> [Work order]:
Nothing but the lines below between the line holding "Mondays to Fridays: 9:00am to 4:30pm" and the line holding "Saturday and Sunday: Closed", inclusive, should appear in the answer, each set down exactly.
[Start of Attachment]
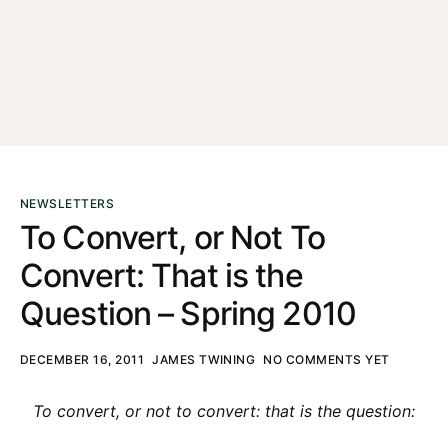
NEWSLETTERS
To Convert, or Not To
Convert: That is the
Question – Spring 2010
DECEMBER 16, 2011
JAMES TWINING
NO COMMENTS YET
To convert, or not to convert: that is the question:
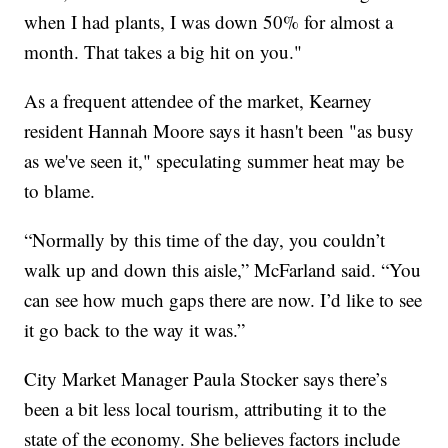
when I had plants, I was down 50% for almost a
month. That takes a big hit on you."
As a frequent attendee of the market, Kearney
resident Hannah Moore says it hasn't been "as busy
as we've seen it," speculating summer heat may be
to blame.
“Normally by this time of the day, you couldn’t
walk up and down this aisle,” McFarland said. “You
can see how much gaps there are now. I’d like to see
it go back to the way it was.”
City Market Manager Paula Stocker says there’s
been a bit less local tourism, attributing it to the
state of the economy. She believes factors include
[End of Attachment]
[Start of Attachment]
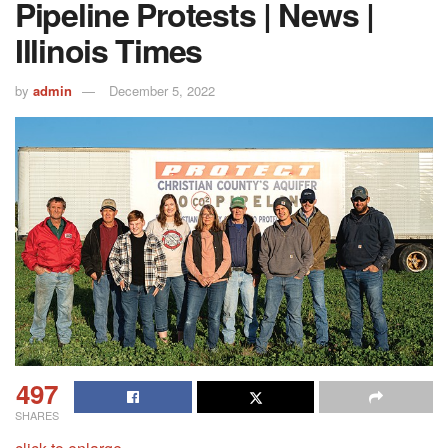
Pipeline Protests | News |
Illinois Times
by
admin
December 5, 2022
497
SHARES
[End of Attachment]
[Start of Attachment]
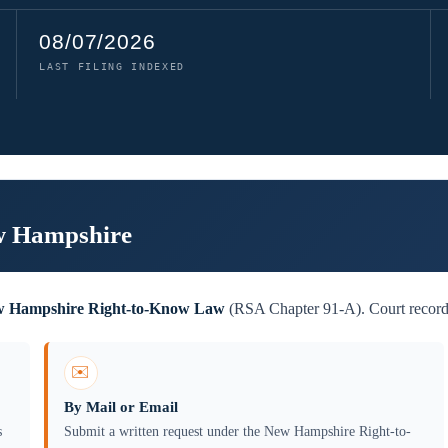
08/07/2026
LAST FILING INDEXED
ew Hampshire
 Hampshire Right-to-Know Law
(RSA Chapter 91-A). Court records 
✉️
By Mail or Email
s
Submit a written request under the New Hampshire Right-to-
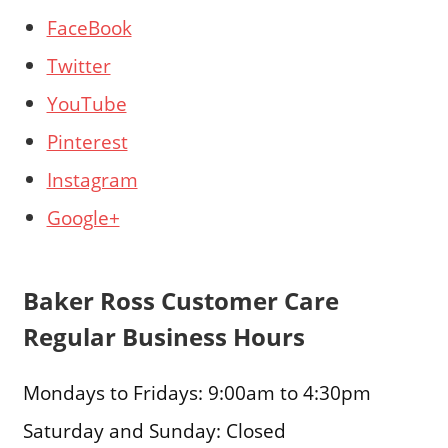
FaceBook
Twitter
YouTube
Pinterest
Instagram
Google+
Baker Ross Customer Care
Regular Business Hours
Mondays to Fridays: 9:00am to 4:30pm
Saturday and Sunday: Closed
[End of Attachment]
> [Task solution]:
Mondays to Fridays: 9:00am to 4:30pm
Saturday and Sunday: Closed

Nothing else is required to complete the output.